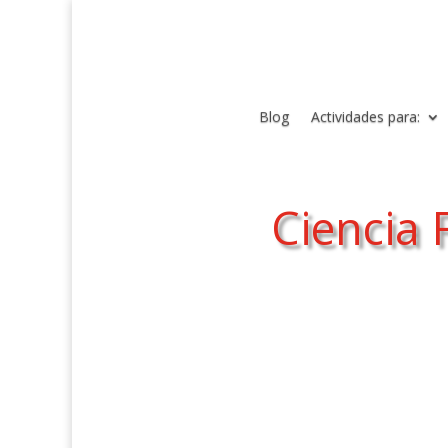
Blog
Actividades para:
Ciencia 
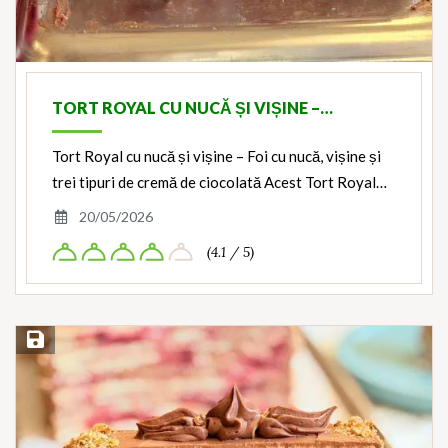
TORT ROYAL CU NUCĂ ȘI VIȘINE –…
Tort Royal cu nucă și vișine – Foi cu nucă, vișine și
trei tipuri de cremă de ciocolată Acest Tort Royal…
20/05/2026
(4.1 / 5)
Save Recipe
...
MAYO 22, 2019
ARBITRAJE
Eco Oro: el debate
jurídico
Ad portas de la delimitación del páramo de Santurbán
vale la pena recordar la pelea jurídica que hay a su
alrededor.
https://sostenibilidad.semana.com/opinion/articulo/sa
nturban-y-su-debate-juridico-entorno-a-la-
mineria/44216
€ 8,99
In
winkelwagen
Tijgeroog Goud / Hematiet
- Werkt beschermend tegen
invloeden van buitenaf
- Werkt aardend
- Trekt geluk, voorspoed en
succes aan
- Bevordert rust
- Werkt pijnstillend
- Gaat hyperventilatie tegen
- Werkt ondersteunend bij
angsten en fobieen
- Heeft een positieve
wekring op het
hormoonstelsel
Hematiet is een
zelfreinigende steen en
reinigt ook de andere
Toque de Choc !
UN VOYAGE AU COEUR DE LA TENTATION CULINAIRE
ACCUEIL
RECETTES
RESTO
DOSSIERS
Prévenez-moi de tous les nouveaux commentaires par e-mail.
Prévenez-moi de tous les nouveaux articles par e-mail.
...
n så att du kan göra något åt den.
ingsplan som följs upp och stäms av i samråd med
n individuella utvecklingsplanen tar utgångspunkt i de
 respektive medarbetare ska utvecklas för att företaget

ACTIVITY> Could you write out, exactly as they stand, only the lines above that begin at the line with "trei tipuri de" and stop after the line with "Save Recipe"?

RESULT OF THE EXERCISE>
trei tipuri de cremă de ciocolată Acest Tort Royal…
20/05/2026
(4.1 / 5)
Save Recipe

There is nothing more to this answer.